::: INPUT RECORDS

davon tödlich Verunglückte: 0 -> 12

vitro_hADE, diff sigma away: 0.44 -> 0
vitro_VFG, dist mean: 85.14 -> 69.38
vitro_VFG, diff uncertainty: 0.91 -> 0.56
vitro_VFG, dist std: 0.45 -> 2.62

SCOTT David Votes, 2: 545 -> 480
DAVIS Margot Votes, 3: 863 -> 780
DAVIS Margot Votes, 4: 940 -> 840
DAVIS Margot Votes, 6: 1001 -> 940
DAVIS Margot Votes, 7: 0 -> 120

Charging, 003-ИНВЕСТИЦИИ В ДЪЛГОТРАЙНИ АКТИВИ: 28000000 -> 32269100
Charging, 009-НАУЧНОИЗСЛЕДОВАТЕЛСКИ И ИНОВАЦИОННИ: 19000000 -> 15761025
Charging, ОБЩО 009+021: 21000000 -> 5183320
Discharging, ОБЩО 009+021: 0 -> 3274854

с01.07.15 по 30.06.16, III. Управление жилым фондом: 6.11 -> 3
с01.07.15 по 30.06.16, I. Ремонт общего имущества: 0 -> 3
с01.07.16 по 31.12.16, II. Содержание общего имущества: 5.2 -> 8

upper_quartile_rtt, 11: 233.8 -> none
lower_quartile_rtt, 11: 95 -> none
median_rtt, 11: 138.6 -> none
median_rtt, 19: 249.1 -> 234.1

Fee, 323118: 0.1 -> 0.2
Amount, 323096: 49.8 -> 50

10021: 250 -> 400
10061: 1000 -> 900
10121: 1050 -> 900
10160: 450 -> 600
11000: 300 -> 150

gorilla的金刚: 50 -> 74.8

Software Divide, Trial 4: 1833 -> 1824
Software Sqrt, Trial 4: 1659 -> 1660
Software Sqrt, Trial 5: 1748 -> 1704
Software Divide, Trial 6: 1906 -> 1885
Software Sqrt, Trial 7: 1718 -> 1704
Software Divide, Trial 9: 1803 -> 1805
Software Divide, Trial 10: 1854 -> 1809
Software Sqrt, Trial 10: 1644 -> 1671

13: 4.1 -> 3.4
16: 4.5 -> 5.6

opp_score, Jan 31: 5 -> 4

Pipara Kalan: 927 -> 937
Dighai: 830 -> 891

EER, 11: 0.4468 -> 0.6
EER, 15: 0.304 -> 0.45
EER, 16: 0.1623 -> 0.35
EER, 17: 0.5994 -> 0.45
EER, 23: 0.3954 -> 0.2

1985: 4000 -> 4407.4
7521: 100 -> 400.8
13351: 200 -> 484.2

::::::

TASK PROMPT => Repeat exactly the lines of the material above, taking the first line, the line with "DAVIS Margot Votes, 3: 863 -> 780", and every line between them.

COMPLETED TASK =>
davon tödlich Verunglückte: 0 -> 12

vitro_hADE, diff sigma away: 0.44 -> 0
vitro_VFG, dist mean: 85.14 -> 69.38
vitro_VFG, diff uncertainty: 0.91 -> 0.56
vitro_VFG, dist std: 0.45 -> 2.62

SCOTT David Votes, 2: 545 -> 480
DAVIS Margot Votes, 3: 863 -> 780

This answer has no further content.